- Born: August 5, 1983 (age 42) New York City, New York, U.S.
- Occupations: Composer, singer, musician, songwriter
- Years active: 1991–present
- Spouse: Alex Cartañá ​(m. 2011)​
- Children: 1
- Father: Jay Black

= Beau Black =

American composer (born 1983)

Beau Black (born August 5, 1983) is an American composer, producer, musician, singer, songwriter, and instrumentalist from New York City, New York. He served as the primary songwriter for Disney's television show The Lion Guard, and received a Daytime Emmy Creative Arts nomination in 2017 in the category Outstanding Original Song for the Lion Guard song "Sisi Ni Sawa" (with Sarah Mirza, Ford Riley and Kevin Hopps) He received a 2nd Daytime Emmy Award in the category "Outstanding Original Song in a Children's, Young Adult or Animated Program" for "As You Move Forward" from The Lion Guard.

== Life and work ==
Beau Black is the son of Jay Black (lead singer of Jay and the Americans) and Andi Black. Black's first album of original music, Meant to Be, was released in 2008. Black has worked on shows including Miles from Tomorrowland, Penn Zero: Part Time Hero, The Lion Guard, Mickey and the Roadster Racers, Firebuds, TrollsTopia, Jake and the Neverland Pirates and The Rocketeer.
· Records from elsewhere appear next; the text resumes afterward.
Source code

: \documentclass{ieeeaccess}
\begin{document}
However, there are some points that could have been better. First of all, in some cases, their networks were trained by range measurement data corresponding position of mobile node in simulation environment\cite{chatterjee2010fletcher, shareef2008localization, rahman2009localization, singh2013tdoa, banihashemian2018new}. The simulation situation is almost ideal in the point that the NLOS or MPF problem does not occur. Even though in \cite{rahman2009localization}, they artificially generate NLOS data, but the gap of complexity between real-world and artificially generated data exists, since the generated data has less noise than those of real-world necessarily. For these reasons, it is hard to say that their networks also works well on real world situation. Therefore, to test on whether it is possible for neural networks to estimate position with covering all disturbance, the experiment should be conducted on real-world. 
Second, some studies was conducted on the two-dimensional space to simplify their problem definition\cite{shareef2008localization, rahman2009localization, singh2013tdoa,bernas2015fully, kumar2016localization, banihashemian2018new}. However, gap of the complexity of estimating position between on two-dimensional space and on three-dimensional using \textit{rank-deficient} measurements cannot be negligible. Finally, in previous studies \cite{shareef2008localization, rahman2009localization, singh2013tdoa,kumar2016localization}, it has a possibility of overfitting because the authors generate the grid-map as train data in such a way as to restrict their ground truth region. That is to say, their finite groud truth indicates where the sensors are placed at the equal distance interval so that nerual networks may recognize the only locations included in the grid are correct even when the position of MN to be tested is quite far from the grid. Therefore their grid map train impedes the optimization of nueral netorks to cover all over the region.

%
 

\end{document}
He joined the creative team as a composer and songwriter for the Disney Junior production of the Mickey Mouse Funhouse Animated Series, which debuted in 2021.

He was nominated for a 2017 Daytime Emmy award for composing the song “Sisi Ni Sawa” from The Lion Guard, a series that he served as the primary songwriter for.
In 2020, Black was named a nominee for the 47th Annual Daytime Emmy Award in the category "Outstanding Original Song in a Children's, Young Adult or Animated Program" for “As You Move Forward” from The Lion Guard.

== Selective discography ==
=== Studio albums ===
- Perfect Day (2014)
- Black & Bleu (with Bleu McAuley, 2013)
- Meant to Be (2008)

==Television==

| Year | Title | Network | Notes |
|---|---|---|---|
| 2022–2025 | Firebuds | Disney Junior | Songwriter |
| 2021–2025 | Mickey Mouse Funhouse | Disney Junior | Songwriter |
| 2019–2020 | The Rocketeer | Disney Junior | Songwriter^{[citation needed]} |
| 2017–2021 | Mickey Mouse Mixed-Up Adventures | Disney Junior | Songwriter/Composer |
| 2016–2019 | The Lion Guard | Disney Junior | Songwriter |
| 2015–2018 | Miles from Tomorrowland | Disney Junior | "Way out", opening theme song in the first two seasons |
| 2014–2017 | Penn Zero: Part-Time Hero | Disney XD | Composed theme song with Ryan Shore |
| 2013 | Jake and the Neverland Pirates | Disney Junior | Songwriter of the episode "The Battle of Book" |

==Personal life==
In 2011, he married British-Spanish singer, songwriter and actress Alex Cartañá. Together they have one child, a daughter, who was born in May 2021.